Tag Archives: Atheneum

go hug a dog: if dogs run free – illustrated by Scott Campbell

if dogsI have discovered that spending your day with many three, four, and five-year-olds results in an intense desire to read Books for Grown Ups. So my pleasure reading has consisted pretty much entirely of adult books since the beginning of September for the first time in years. I don’t know how long this is going to last, but I’m enjoying my time in Grown Up Reading Land. This will explain why – for the moment at least – you’ll be seeing a steady stream of picture book reviews here at Shelf Elf.

if dogs run free is illustrator Scott Campbell’s quirky interpretation of Bob Dylan’s song. Here’s the beginning:

If dogs run free, then why not we
Across the swooping plain?
My ears hear a symphony
Of two mules, trains,
and rain.
The best is always yet to come,
That’s what they explain to me.

It’s hard to really sum up what Dylan’s song is about; certainly a younger audience will probably experience some “huh?” moments with these lyrics, and have some trouble teasing a take home message out of the words. Probably something along the lines of, enjoy life (the best is always yet to come), be yourself (just do your thing), and love each other ([true love] can cure the soul, it can make it whole). Or maybe even, “Dogs are awesome.”
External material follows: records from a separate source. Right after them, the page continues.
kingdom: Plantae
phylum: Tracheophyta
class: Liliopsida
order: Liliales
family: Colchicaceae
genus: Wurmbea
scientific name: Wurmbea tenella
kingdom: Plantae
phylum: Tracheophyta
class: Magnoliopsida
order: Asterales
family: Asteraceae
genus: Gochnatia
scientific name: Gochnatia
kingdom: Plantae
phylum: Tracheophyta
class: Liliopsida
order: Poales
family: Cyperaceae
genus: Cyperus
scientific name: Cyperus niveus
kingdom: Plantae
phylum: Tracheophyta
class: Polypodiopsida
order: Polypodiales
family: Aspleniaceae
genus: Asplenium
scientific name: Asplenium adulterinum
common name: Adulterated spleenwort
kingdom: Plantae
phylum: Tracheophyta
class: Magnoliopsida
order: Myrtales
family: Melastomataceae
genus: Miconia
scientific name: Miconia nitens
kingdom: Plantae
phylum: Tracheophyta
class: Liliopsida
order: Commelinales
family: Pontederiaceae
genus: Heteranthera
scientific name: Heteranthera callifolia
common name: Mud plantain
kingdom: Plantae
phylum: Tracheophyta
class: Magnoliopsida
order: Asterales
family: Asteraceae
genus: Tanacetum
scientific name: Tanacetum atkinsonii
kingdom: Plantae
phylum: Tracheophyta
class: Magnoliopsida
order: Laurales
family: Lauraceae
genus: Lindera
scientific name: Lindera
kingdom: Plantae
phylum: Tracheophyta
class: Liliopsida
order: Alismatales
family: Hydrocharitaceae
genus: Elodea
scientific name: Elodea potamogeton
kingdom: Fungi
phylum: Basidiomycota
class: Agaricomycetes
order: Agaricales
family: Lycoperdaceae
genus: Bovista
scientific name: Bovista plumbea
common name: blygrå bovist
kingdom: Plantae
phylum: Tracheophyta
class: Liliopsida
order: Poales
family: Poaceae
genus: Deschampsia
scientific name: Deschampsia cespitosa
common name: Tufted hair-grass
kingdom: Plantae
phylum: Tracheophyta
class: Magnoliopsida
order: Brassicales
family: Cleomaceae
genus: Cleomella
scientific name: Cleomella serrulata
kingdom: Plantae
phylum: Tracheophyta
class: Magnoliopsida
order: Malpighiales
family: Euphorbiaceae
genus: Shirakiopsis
The thing is, Campbell’s illustrations are so full of energy and joy and kooky-ness that it hardly matters if Dylan’s text doesn’t come off as made for picture book interpretation. It’s the pictures that convey the spirit of the song more than anything. A little girl and her brother and their trusty pooch race all over the place together, meeting dogs wherever they go and having a blast no matter where they are and what they’re doing. The important thing when reading this book is not to over-think things, and I know that most kids are pretty good at this. I imagine they will get a kick out of the crazy canine action on every page. It’s the sort of picture book that has so much detail in the illustrations that every time you read you are going to notice something new.

A whimsical ode to childhood and dogs, if dogs run free will leave readers grinning and glad to be alive.

(Warning: sure to inspire feelings of “I want a puppy” in small people. Parents, don’t say I didn’t tell ya).

if dogs run free is published by Atheneum.

Day 11, book 11: Olivia and the Fairy Princesses

Today in the library, one of my favourite colleagues experienced Olivia for the first time. He’s a few years from retirement but obviously that’s no reason not to pick up a picture book and start reading during grade 6 book exchange. He found Olivia goes to Venice and a few minutes later, he was laughing out loud. Earlier in the day, I’d read the original Olivia to a group of five-year-olds. Same reaction. That’s one of the things I love most about Ian Falconer’s beloved character. She appeals to kids and grown ups alike. While some of the jokes in the newest Olivia offering are likely to go over kids’ heads, I’d say that there’s still plenty to entertain everyone in Olivia and the Fairy Princesses.

Don’t let that pretty pink cover fool you, Olivia is not buying into the princess craze. She does not want to be like everybody else. While the other pigs wear fluffy skirts and sparkles and crowns, Olivia makes a statement in matador pants, a sailor shirt, and black flats. She doesn’t understand why it always has to be all about pink princesses. Can’t people get a little creative? Olivia is trying very hard to cultivate a “stark, modern style,” but it seems that it isn’t entirely working for her. Don’t fret, she figures it out, with trademark piggy panache.

As expected, there’s plenty of drama in Falconer’s illustrations. They’re wonderfully stylish and droll. While I never thought I’d utter the words “corporate malfeasance” and “identity crisis” during kindergarten storytime, I’m sure I can make it work, because as always, there’s a little something for everyone whenever Olivia gets up to her usual tricks. Clever, charming, and crowd-pleasing, Olivia always stands out.

Olivia and the Fairy Princesses is published by Atheneum.